All of these incidents have encouraged me to loathe insurance. I see it as a corrupt industry that ought to be avoided at all costs; even those insurers who ‘aren’t very insurancy’.
I also think that it doesn’t make sense financially to use insurance. Let me explain why. If you are running an insurance business then the only way you can make money is to charge your customers significantly more than the value you’re actually ‘risking’. That is, any insurance premium has to equal the net cost of insurance claims PLUS the cost of employing people to handle the claims, PLUS the cost of administration and management, PLUS the cost of advertising your company PLUS the profit your company needs to make.
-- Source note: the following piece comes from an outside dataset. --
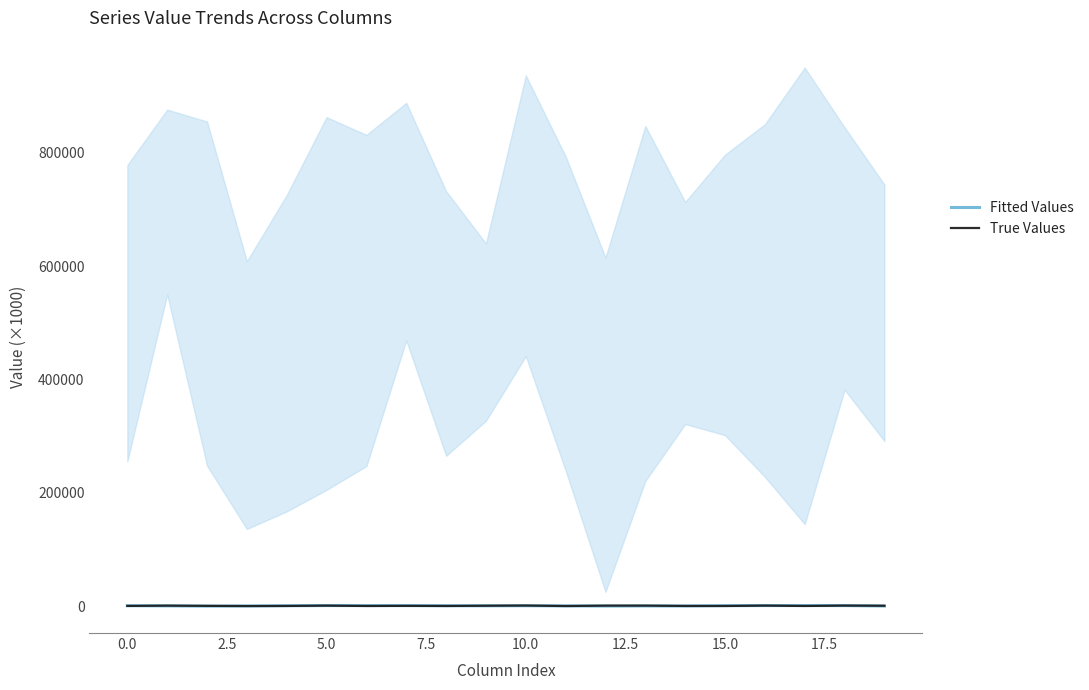

What is the sum of all Fitted Values values?

11460.9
So, in all cases, if you’re wealthy enough to absorb the financial risks associated with your lifestyle, then you’re better off without insurance. If you can ride out the bad years, overall, you’ll pay less; among other things that’s just less administration, marketing, management and shareholder profit you’re paying for. I understand that not everyone is that wealthy but that makes insurance an even more unfair imposition upon those who are already financially precarious.
Insurers are obligated to their shareholders to do everything possible to ensure that you don’t ‘beat the system’- meaning they will try to ensure that every customer pays far more than they ever receive from the insurer. That means jacking up premiums at the first sign of an added risk (the person is infirm, young, old etc), and avoiding paying claims wherever possible. It also means that, at the lower ends of the spectrum, there are peculiar advantages to making people feel precarious, threatened and isolated in order to motivate them to take out insurance. It’s sort of a self reinforcing system of creating bad karma in exchange for money.
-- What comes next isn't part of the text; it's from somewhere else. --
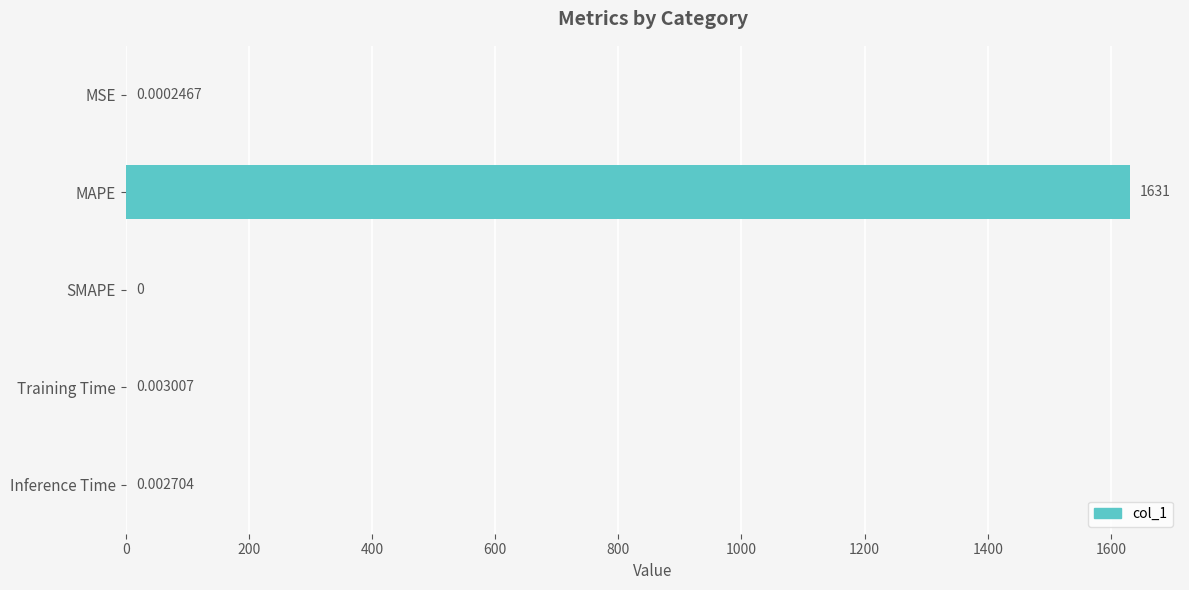

Where is the data nearest to the value 815?

Training Time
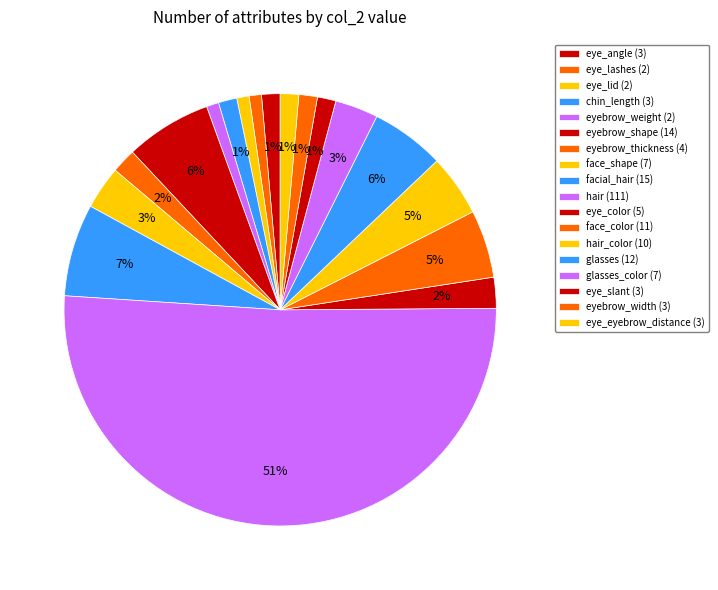

How many slices are in this pie chart?

18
So yeah, I don’t love insurance. I now avoid any form of insurance I can and generally only hold it where it is compulsory. And this is my other bug bear – the inefficiency of having multiple private insurers. Since the larger your customer base becomes you would lower your exposure to peculiar risks, the closer your premiums can get to a median value and the fairer your insurance would be. Similarly, the larger your customer base the more efficient your management and administration could be. Similarly if there were just one insurer, there would be no need for advertising expenditure. In short – if there is just one insurer (say medicare, for instance) insurance premiums would be almost entirely used for their purpose – to pay for the claims made against the insurance – instead of used to pay for marketing the need for further insurance.
I think that overall the idea of spending money to protect the material wealth we already have is a form of intense conservatism which seeks to preserve the worst aspects of our current existence (commodity fetishism, reification, materialism) and inhibits some of the best aspects (challenge, responsibility, compassion). There are reasons to collectively defray the impact of catastrophe – but using profit oriented companies to coordinate that is a misstep. And yeah, I’ve had these bad experiences with insurance companies. So I’m certainly not endorsing TAL.